Transcribe all of the Go source code in the data below character for character, keeping every line, indent, and comment unchanged.

> DATA FOR PROCESSING
________________________

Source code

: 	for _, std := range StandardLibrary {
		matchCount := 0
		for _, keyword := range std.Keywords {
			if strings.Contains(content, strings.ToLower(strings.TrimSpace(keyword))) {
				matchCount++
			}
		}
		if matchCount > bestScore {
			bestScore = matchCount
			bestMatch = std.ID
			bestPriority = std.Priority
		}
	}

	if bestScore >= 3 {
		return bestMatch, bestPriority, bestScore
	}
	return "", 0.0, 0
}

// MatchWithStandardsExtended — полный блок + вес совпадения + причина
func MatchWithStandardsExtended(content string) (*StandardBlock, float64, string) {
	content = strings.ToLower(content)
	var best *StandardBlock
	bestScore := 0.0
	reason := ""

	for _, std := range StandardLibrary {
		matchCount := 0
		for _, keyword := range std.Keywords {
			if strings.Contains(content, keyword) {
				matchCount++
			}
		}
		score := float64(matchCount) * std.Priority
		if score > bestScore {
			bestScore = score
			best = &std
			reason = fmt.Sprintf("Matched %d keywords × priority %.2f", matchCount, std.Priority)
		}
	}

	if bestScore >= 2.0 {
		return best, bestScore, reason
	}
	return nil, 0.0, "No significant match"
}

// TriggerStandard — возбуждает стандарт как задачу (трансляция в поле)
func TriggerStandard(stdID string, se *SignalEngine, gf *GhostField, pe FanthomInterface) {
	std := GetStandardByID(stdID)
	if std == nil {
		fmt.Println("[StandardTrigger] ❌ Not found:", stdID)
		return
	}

________________________

> ANSWER FOR THE TASK
Source code

: 	for _, std := range StandardLibrary {
		matchCount := 0
		for _, keyword := range std.Keywords {
			if strings.Contains(content, strings.ToLower(strings.TrimSpace(keyword))) {
				matchCount++
			}
		}
		if matchCount > bestScore {
			bestScore = matchCount
			bestMatch = std.ID
			bestPriority = std.Priority
		}
	}

	if bestScore >= 3 {
		return bestMatch, bestPriority, bestScore
	}
	return "", 0.0, 0
}

// MatchWithStandardsExtended — полный блок + вес совпадения + причина
func MatchWithStandardsExtended(content string) (*StandardBlock, float64, string) {
	content = strings.ToLower(content)
	var best *StandardBlock
	bestScore := 0.0
	reason := ""

	for _, std := range StandardLibrary {
		matchCount := 0
		for _, keyword := range std.Keywords {
			if strings.Contains(content, keyword) {
				matchCount++
			}
		}
		score := float64(matchCount) * std.Priority
		if score > bestScore {
			bestScore = score
			best = &std
			reason = fmt.Sprintf("Matched %d keywords × priority %.2f", matchCount, std.Priority)
		}
	}

	if bestScore >= 2.0 {
		return best, bestScore, reason
	}
	return nil, 0.0, "No significant match"
}

// TriggerStandard — возбуждает стандарт как задачу (трансляция в поле)
func TriggerStandard(stdID string, se *SignalEngine, gf *GhostField, pe FanthomInterface) {
	std := GetStandardByID(stdID)
	if std == nil {
		fmt.Println("[StandardTrigger] ❌ Not found:", stdID)
		return
	}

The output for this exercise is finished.